To discredit oil, they argue that supply is finite. ``...even the abundant oil fields of the Middle East are beginning to show their age - and their limits,'' the authors write. They fail to mention that today, the world's known reserves of economically recoverable oil are half again greater than at the time of the 1973 oil shock.
The authors are also gravely troubled that so much of the world's oil lies in the Persian Gulf - ``a tinderbox for decades, but now it faces greater economic and social stresses than ever before.'' Yet the authors show nothing but enthusiasm for the Persian Gulf as a source of exports of natural gas, which they extol as a low-emission ``bridge'' fuel between today and the zero-emission future we all wish for.
Similarly, they denounce government subsidies on fossil fuels. But they do not detail them, nor explain how a subsidy for (bad) oil could be eliminated without harming (good) natural gas. After all, the hydrocarbons are found by the same companies using the same exploration techniques, often mingled in the same wells.
It's especially ironic that, after alleging that oil is running out, Flavin and Lenssen aver that published figures on gas reserves ``are but the tip of the iceberg.'' They do not say where they suspect the rest of the iceberg to be, but energy companies would tell them that the Atlantic coast of the United States is an area of colossal potential for natural gas. Trouble is, drilling has been banned there in the name of environmental protection. Whoops!

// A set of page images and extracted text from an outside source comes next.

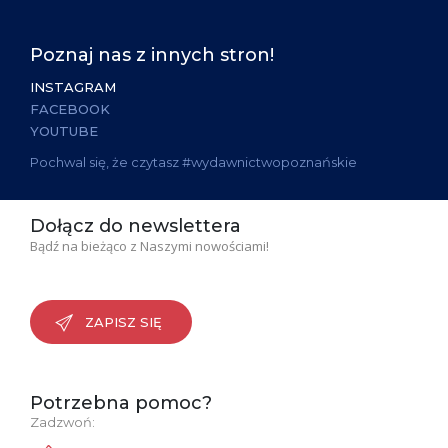
Poznaj nas z innych stron!
INSTAGRAM
FACEBOOK
YOUTUBE
Pochwal się, że czytasz #wydawnictwopoznańskie
Dołącz do newslettera
Bądź na bieżąco z Naszymi nowościami!
ZAPISZ SIĘ
Potrzebna pomoc?
Zadzwoń:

The authors insist that technological innovation will eventually make alternative energy more widely feasible. But being disposed against nuclear power, they neglect to discuss the astounding Integral Fast Reactor, now in the final proving stage at Argonne National Laboratory. Not only does fission emit no greenhouse gasses, but the IFR promises to do away with substantially all of the nuclear waste and weapons proliferation problems as well.
Even the portion of ``Power Surge'' that touts clean alternatives is hazy on details. The Worldwatch researchers find rooftop solar to be elegant, but they ought to note that affordable systems are too puny to power a refrigerator.
They also foresee photovoltaic plants sited in deserts, yet somehow having access to water to turn into hydrogen fuel. And what would be the environmental impact of all the oxygen that such an operation would release into the atmosphere? Maybe positive, but the authors don't say.
``Power Surge'' is a valuable opening argument from an organization that has the courage to differ with conventional wisdom on issues vital to the future of humanity. The book would have been more convincing with less bias and more detail. Hopefully, Flavin and Lenssen will attend to that in a revised edition. For the moment, at least, they've raised the right questions.